Klaus Regling in interview with CNBC
Transcript of interview with ESM Managing Director Klaus Regling
CNBC Squawk Box in Davos, Switzerland
22 January 2020
Interviewer: Joumanna Bercetche
(On the need for fiscal stimulus in Europe)
I think one has to look at the economic situation first before one can have a judgment on the fiscal policy, and we do have the most recent IMF forecasts about economic outlook; that was presented here in Davos on Monday and it looks not bad. So I certainly don't see the need for fiscal impulse because we are close to a recession or anything like that. We are not.
But Germany and Italy got dangerously close to getting into a technical recession this year.

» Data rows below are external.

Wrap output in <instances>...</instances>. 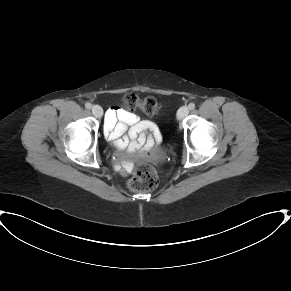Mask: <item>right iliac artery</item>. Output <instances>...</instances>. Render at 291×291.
Here are the masks:
<instances>
[{
	"mask_svg": "<svg viewBox=\"0 0 291 291\" xmlns=\"http://www.w3.org/2000/svg\"><path fill=\"white\" fill-rule=\"evenodd\" d=\"M85 107H86L87 109H91V107H92V104H91V103H89V102H87V103L85 104Z\"/></svg>",
	"mask_w": 291,
	"mask_h": 291,
	"instance_id": "1",
	"label": "right iliac artery"
}]
</instances>
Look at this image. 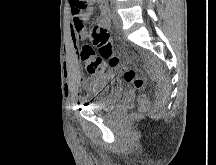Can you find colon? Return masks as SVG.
Returning a JSON list of instances; mask_svg holds the SVG:
<instances>
[{
    "instance_id": "1",
    "label": "colon",
    "mask_w": 216,
    "mask_h": 165,
    "mask_svg": "<svg viewBox=\"0 0 216 165\" xmlns=\"http://www.w3.org/2000/svg\"><path fill=\"white\" fill-rule=\"evenodd\" d=\"M72 7L75 5H86L85 0H70ZM92 44L97 48L99 56L96 55L94 48L89 44L82 45L80 58L85 63V68L92 73H100L105 68H119L126 82L131 83L141 92L140 102L145 103L143 91L146 87L145 80L131 68L121 65L120 59L113 52V45L109 31L99 24H96L91 31Z\"/></svg>"
}]
</instances>
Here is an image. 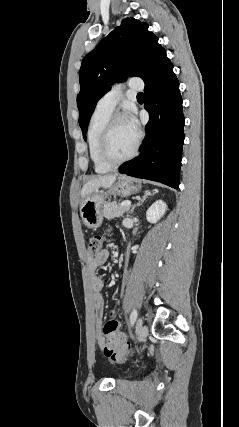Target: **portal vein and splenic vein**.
<instances>
[{
    "label": "portal vein and splenic vein",
    "instance_id": "obj_1",
    "mask_svg": "<svg viewBox=\"0 0 239 427\" xmlns=\"http://www.w3.org/2000/svg\"><path fill=\"white\" fill-rule=\"evenodd\" d=\"M121 206H122V207H129V206H131V202H130V201H128V200L123 201V202L121 203Z\"/></svg>",
    "mask_w": 239,
    "mask_h": 427
}]
</instances>
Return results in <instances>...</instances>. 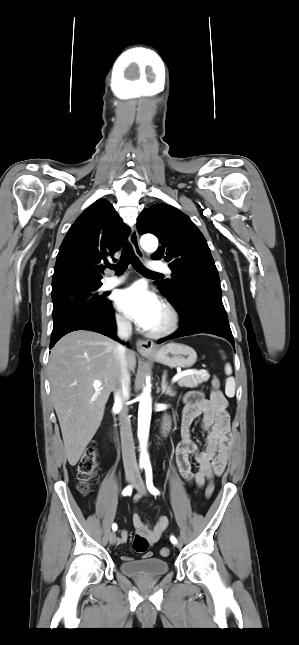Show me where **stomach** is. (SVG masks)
Instances as JSON below:
<instances>
[{"label":"stomach","instance_id":"1","mask_svg":"<svg viewBox=\"0 0 299 645\" xmlns=\"http://www.w3.org/2000/svg\"><path fill=\"white\" fill-rule=\"evenodd\" d=\"M146 357L169 367L180 368H189L193 366L197 360L195 350L190 346L180 343L166 344L156 353Z\"/></svg>","mask_w":299,"mask_h":645}]
</instances>
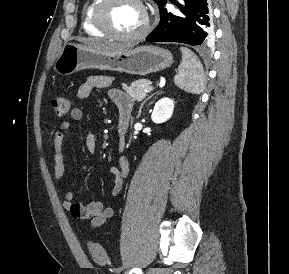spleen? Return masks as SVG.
<instances>
[{
	"label": "spleen",
	"mask_w": 289,
	"mask_h": 274,
	"mask_svg": "<svg viewBox=\"0 0 289 274\" xmlns=\"http://www.w3.org/2000/svg\"><path fill=\"white\" fill-rule=\"evenodd\" d=\"M182 61L174 77L175 84L182 90L199 94L204 89V70L198 57L188 48L181 47Z\"/></svg>",
	"instance_id": "spleen-1"
}]
</instances>
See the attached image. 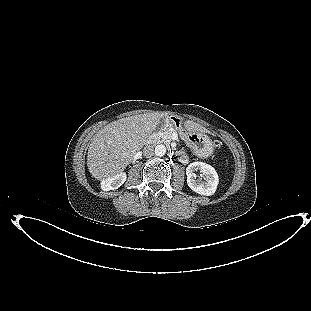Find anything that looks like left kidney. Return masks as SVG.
Masks as SVG:
<instances>
[{
	"mask_svg": "<svg viewBox=\"0 0 311 311\" xmlns=\"http://www.w3.org/2000/svg\"><path fill=\"white\" fill-rule=\"evenodd\" d=\"M200 170L205 181L196 180L194 172ZM187 184L194 192L211 196L216 192L219 183L216 170L204 162H193L186 168Z\"/></svg>",
	"mask_w": 311,
	"mask_h": 311,
	"instance_id": "5707ae66",
	"label": "left kidney"
}]
</instances>
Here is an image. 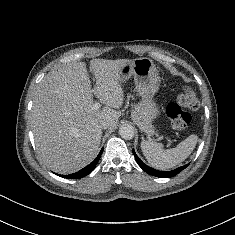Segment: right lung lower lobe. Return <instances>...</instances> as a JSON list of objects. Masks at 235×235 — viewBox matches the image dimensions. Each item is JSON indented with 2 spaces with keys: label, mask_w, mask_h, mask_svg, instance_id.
<instances>
[{
  "label": "right lung lower lobe",
  "mask_w": 235,
  "mask_h": 235,
  "mask_svg": "<svg viewBox=\"0 0 235 235\" xmlns=\"http://www.w3.org/2000/svg\"><path fill=\"white\" fill-rule=\"evenodd\" d=\"M102 152H103V149L100 151V153L98 154V156L96 157V159L92 163H90L89 165H87L86 167L81 169L80 171L73 173V174H70V175H59V174H57V175L60 177H63V178H68V179H77V178H82V177L88 175L95 168Z\"/></svg>",
  "instance_id": "obj_1"
}]
</instances>
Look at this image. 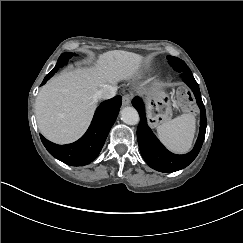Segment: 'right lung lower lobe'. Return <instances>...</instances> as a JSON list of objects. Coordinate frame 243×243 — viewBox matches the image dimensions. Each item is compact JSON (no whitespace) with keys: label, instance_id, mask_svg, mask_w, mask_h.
I'll return each mask as SVG.
<instances>
[{"label":"right lung lower lobe","instance_id":"1","mask_svg":"<svg viewBox=\"0 0 243 243\" xmlns=\"http://www.w3.org/2000/svg\"><path fill=\"white\" fill-rule=\"evenodd\" d=\"M121 103V96L102 102L96 109L89 129L78 141L67 145H57L40 135L43 145L52 156L67 165L89 164L99 155L117 118Z\"/></svg>","mask_w":243,"mask_h":243}]
</instances>
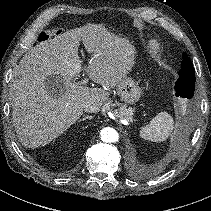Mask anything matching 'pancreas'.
I'll use <instances>...</instances> for the list:
<instances>
[{"label": "pancreas", "mask_w": 211, "mask_h": 211, "mask_svg": "<svg viewBox=\"0 0 211 211\" xmlns=\"http://www.w3.org/2000/svg\"><path fill=\"white\" fill-rule=\"evenodd\" d=\"M105 108L107 110H110L116 118L126 120L129 122L132 121V114L134 110L131 107L127 108L126 104L108 100L105 104Z\"/></svg>", "instance_id": "1"}]
</instances>
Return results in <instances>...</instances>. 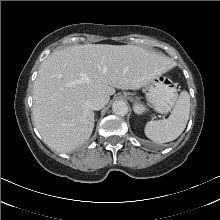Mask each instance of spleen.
<instances>
[{"instance_id": "spleen-1", "label": "spleen", "mask_w": 220, "mask_h": 220, "mask_svg": "<svg viewBox=\"0 0 220 220\" xmlns=\"http://www.w3.org/2000/svg\"><path fill=\"white\" fill-rule=\"evenodd\" d=\"M190 114V95L182 91L171 115L167 119L146 123L145 135L157 143H166L177 139L184 131Z\"/></svg>"}]
</instances>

Yes, but the forecast indicates that they are getting out of that. And Italy and Germany were actually revised up in many forecasts for 2020 and 2021. And that's exactly the point. Three months ago, many people, particularly the markets, thought there might be a recession or some countries in Europe might be moving towards a recession. If the most recent forecasts are correct, this stage is not there.
Forgive me if I'm wrong, but isn't the goal here to make growth as high as possible rather than to just avoid a recession? If you look at the eurozone economy, it's still only growing at around 1 percent. Surely to get it from 1 percent to 3 percent, you need that extra ammunition.
I think it would be totally unrealistic to expect a growth rate of 3 percent. The US is not having a growth rate of 3 percent. And there's one important misperception, something that many people always forget. Even if the headline growth in Europe is half a percent below the US in per capita terms, it's identical because demographic developments are so different. The population in the US grows by 0.5 or 0.75% per year. In Europe, it's almost stagnation. When I look at longer-term averages and I look at some recent IMF data, let's say from 2017 to 2021, the growth rate on a per capita basis is identical. So there's not a question of catching up. I don't disagree that European countries need to invest more in infrastructure, on preventing climate change, on research. But that's for very different reasons: to strengthen the long-term growth potential, not because there is any risk of a recession and because there needs to be short-term demand management. I don't think that is appropriate right now.
Talking about long-term investments, only recently the EU announced a new green deal that would entail one trillion euros worth of investment, both public and private. How additive do you think that's going to be to the economy overall?
Well, I think a lot of that will be in addition. To some extent, it will be redirecting, which also is good because one should always focus on the priorities. And clearly in Europe, governments, but also the population believe in the large majority that the new priority is to do something against climate change. We see the risks that are out there and we know that's the damage if we don't do anything could be huge.
There has been a lot of discussion about the joint eurozone budget. But it seems to me that one area that every single European country can agree on is green investment. That seems to be the common denominator for all of these countries. Do you think that that is the way that we're going to move forward on the European project and that it's going to be more focused on green?
Yes, I think that's very clear. I just listened to the president of the European Commission in Davos 10 minutes ago and she talked about that. Of course, this is the new priority. It doesn't mean that all the other things are forgotten. But there is a new priority and I think that's the right one. In terms of budgetary implications, we are in Europe in the process of agreeing on the next seven-year framework how the European budget will be created. And in that context, these questions will be addressed.